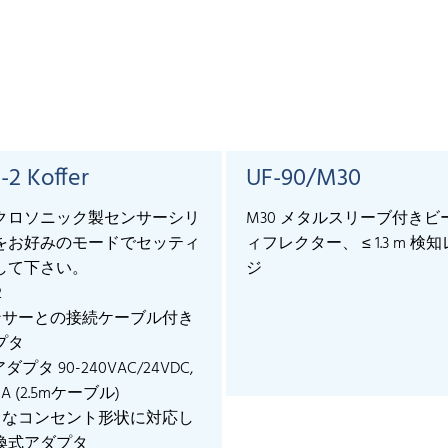
-2 Koffer
UF-90/M30
クロソニック製センサーシリ
M30 メタルスリーブ付きビ
をお好みのモードでセッティ
ィフレクター、 ≤ 1.3 m 検
して下さい。
ジ
2
センサーとの接続ケーブル付き
プタ
アダプタ 90-240VAC/24VDC,
mA (2.5mケーブル)
様々なコンセント形状に対応し
換式アダプタ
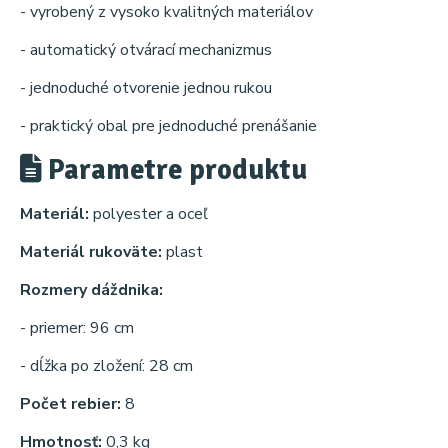
- vyrobený z vysoko kvalitných materiálov
- automatický otvárací mechanizmus
- jednoduché otvorenie jednou rukou
- praktický obal pre jednoduché prenášanie
Parametre produktu
Materiál:
polyester a oceľ
Materiál rukoväte:
plast
Rozmery dáždnika:
- priemer: 96 cm
- dĺžka po zložení: 28 cm
Počet rebier:
8
Hmotnosť:
0,3 kg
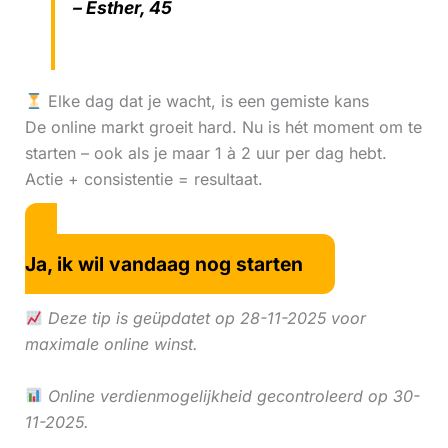
– Esther, 45
Elke dag dat je wacht, is een gemiste kans
De online markt groeit hard. Nu is hét moment om te
starten – ook als je maar 1 à 2 uur per dag hebt.
Actie + consistentie = resultaat.
Ja, ik wil vandaag nog starten
Deze tip is geüpdatet op 28-11-2025 voor
maximale online winst.
Online verdienmogelijkheid gecontroleerd op 30-
11-2025.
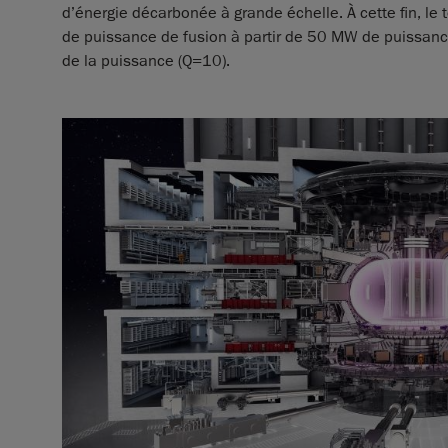
d’énergie décarbonée à grande échelle. À cette fin, l
de puissance de fusion à partir de 50 MW de puissanc
de la puissance (Q=10).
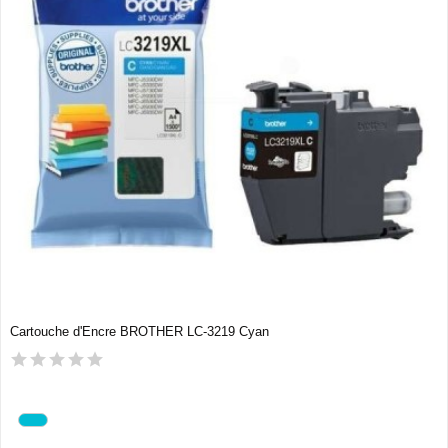
Cartouche d'Encre BROTHER LC-3219 Cyan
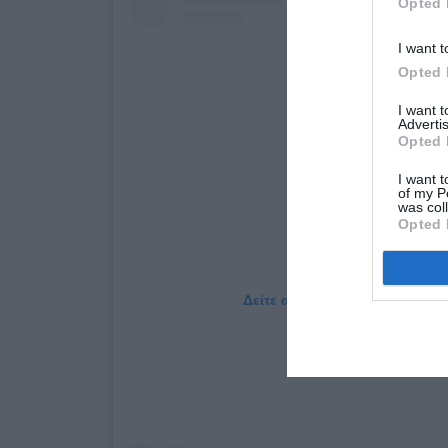
Opted 
I want t
Opted 
I want 
Advertis
Opted 
I want t
of my P
was col
Opted 
Δείτε αυτή τη δημοσίευση στο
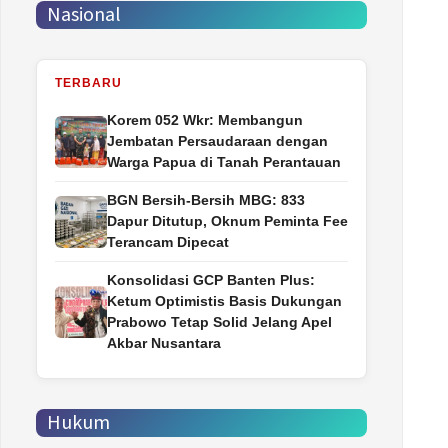
Nasional
TERBARU
Korem 052 Wkr: Membangun
Jembatan Persaudaraan dengan
Warga Papua di Tanah Perantauan
BGN Bersih-Bersih MBG: 833
Dapur Ditutup, Oknum Peminta Fee
Terancam Dipecat
Konsolidasi GCP Banten Plus:
Ketum Optimistis Basis Dukungan
Prabowo Tetap Solid Jelang Apel
Akbar Nusantara
Hukum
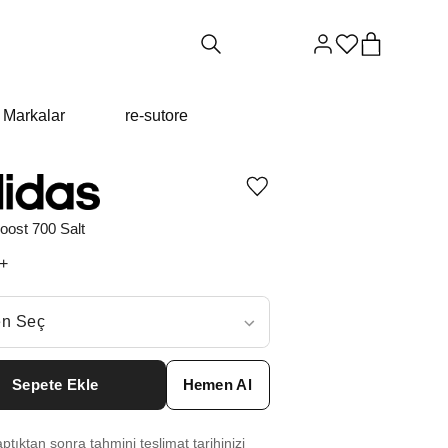
Markalar
re-sutore
Ürünü
istek
listesine
oost 700 Salt
ekle
veya
+
listeden
çıkar
ç
n Seç
ar neden ₺16974 değil?
Sepete Ekle
Hemen Al
6
₺
16974
tıktan sonra tahmini teslimat tarihinizi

—————

JOB :: Turn all the text read from the pages in the material above into a JSON list of strings, one string per line, leaving out blank lines and the picture markers.

REPLY TO THE TASK ::
[
  "-2 Koffer",
  "UF-90/M30",
  "クロソニック製センサーシリ",
  "M30 メタルスリーブ付きビ",
  "をお好みのモードでセッティ",
  "ィフレクター、 ≤ 1.3 m 検",
  "して下さい。",
  "ジ",
  "2",
  "センサーとの接続ケーブル付き",
  "プタ",
  "アダプタ 90-240VAC/24VDC,",
  "mA (2.5mケーブル)",
  "様々なコンセント形状に対応し",
  "換式アダプタ",
  "- vyrobený z vysoko kvalitných materiálov",
  "- automatický otvárací mechanizmus",
  "- jednoduché otvorenie jednou rukou",
  "- praktický obal pre jednoduché prenášanie",
  "Parametre produktu",
  "Materiál:",
  "polyester a oceľ",
  "Materiál rukoväte:",
  "plast",
  "Rozmery dáždnika:",
  "- priemer: 96 cm",
  "- dĺžka po zložení: 28 cm",
  "Počet rebier:",
  "8",
  "Hmotnosť:",
  "0,3 kg",
  "– Esther, 45",
  "Elke dag dat je wacht, is een gemiste kans",
  "De online markt groeit hard. Nu is hét moment om te",
  "starten – ook als je maar 1 à 2 uur per dag hebt.",
  "Actie + consistentie = resultaat.",
  "Ja, ik wil vandaag nog starten",
  "Deze tip is geüpdatet op 28-11-2025 voor",
  "maximale online winst.",
  "Online verdienmogelijkheid gecontroleerd op 30-",
  "11-2025.",
  "d’énergie décarbonée à grande échelle. À cette fin, l",
  "de puissance de fusion à partir de 50 MW de puissanc",
  "de la puissance (Q=10).",
  "Cartouche d'Encre BROTHER LC-3219 Cyan",
  "Opted ",
  "I want t",
  "Opted ",
  "I want ",
  "Advertis",
  "Opted ",
  "I want t",
  "of my P",
  "was col",
  "Opted ",
  "Δείτε αυτή τη δημοσίευση στο",
  "Nasional",
  "TERBARU",
  "Korem 052 Wkr: Membangun",
  "Jembatan Persaudaraan dengan",
  "Warga Papua di Tanah Perantauan",
  "BGN Bersih-Bersih MBG: 833",
  "Dapur Ditutup, Oknum Peminta Fee",
  "Terancam Dipecat",
  "Konsolidasi GCP Banten Plus:",
  "Ketum Optimistis Basis Dukungan",
  "Prabowo Tetap Solid Jelang Apel",
  "Akbar Nusantara",
  "Hukum",
  "Markalar",
  "re-sutore",
  "Ürünü",
  "istek",
  "listesine",
  "oost 700 Salt",
  "ekle",
  "veya",
  "+",
  "listeden",
  "çıkar",
  "ç",
  "n Seç",
  "ar neden ₺16974 değil?",
  "Sepete Ekle",
  "Hemen Al",
  "6",
  "₺",
  "16974",
  "tıktan sonra tahmini teslimat tarihinizi"
]